Toxoids do not contain an inactivated pathogen but rather an inactivated toxin secreted by the disease-causing bacteria, as the toxin is what causes the symptoms. Tetanus, for example, is caused the neurotoxin tenanospasmin which is produced by the Clostridium tetani bacteria.
Subunit and conjugate vaccines are vaccines which contain only parts of the target pathogens. Subunit vaccines are produced by using a protein isolated from the pathogen as the antigen. They can also be manufactured with genetic engineering. Genes coding for the vaccine protein is inserted into another virus or a producer cell. The protein is replicated when the virus reproduces, and the immune system recognizes the protein and builds up defenses against the disease. Vaccines manufactured in this manner are called recombinant vaccines.
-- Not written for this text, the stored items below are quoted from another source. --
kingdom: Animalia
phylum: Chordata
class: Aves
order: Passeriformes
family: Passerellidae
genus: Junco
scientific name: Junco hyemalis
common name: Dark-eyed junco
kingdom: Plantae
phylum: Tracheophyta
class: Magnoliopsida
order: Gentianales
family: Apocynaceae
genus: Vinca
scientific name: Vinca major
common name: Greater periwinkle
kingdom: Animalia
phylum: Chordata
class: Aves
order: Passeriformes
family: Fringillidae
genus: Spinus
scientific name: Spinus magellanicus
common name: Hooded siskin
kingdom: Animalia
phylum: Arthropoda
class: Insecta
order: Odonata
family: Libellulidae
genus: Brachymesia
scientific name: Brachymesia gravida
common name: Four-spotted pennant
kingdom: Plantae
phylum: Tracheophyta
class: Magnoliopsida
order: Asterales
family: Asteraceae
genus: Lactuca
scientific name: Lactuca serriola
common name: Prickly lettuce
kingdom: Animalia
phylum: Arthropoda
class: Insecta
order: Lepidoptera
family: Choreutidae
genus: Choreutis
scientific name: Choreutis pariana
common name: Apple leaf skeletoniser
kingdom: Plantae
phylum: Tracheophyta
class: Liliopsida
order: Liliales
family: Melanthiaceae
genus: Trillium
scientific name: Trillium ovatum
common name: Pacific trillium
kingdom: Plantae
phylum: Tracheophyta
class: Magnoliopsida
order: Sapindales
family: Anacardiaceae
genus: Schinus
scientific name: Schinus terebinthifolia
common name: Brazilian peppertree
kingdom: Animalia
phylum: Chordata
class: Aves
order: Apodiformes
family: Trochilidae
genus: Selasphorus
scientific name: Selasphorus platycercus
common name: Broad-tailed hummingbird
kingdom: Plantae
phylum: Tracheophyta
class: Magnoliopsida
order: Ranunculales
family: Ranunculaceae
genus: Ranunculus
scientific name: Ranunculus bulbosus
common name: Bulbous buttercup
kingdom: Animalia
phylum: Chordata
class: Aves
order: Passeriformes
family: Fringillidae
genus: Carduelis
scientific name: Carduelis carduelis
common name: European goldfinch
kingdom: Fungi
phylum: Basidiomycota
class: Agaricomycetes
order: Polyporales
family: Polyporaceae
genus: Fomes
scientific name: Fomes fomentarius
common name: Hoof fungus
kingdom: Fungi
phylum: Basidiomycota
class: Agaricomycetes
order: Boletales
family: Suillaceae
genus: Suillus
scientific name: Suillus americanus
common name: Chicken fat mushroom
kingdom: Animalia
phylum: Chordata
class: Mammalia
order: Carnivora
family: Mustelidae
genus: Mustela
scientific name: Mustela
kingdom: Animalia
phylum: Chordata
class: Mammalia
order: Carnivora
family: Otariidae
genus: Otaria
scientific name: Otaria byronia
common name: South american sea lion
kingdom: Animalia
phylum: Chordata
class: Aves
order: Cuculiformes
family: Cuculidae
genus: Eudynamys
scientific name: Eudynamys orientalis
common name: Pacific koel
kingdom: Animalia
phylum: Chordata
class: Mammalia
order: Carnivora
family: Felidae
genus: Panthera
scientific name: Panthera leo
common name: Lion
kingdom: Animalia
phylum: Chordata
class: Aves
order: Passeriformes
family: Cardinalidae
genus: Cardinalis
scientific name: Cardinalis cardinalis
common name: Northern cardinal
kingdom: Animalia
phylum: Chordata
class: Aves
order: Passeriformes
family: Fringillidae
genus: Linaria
The hepatitis B vaccine and human papilloma virus vaccine are both recombinant vaccines.
Conjugate vaccines are produced from parts of the bacteria coat. It consists of a carrier protein and coat components linked together. The piece of the coat cannot cause disease and wouldn’t illicit a strong immune response, but when joined with the carrier protein, it triggers a more powerful response and generates immunity against future infections. Vaccines for pneumococcal bacterial infections are conjugate vaccines.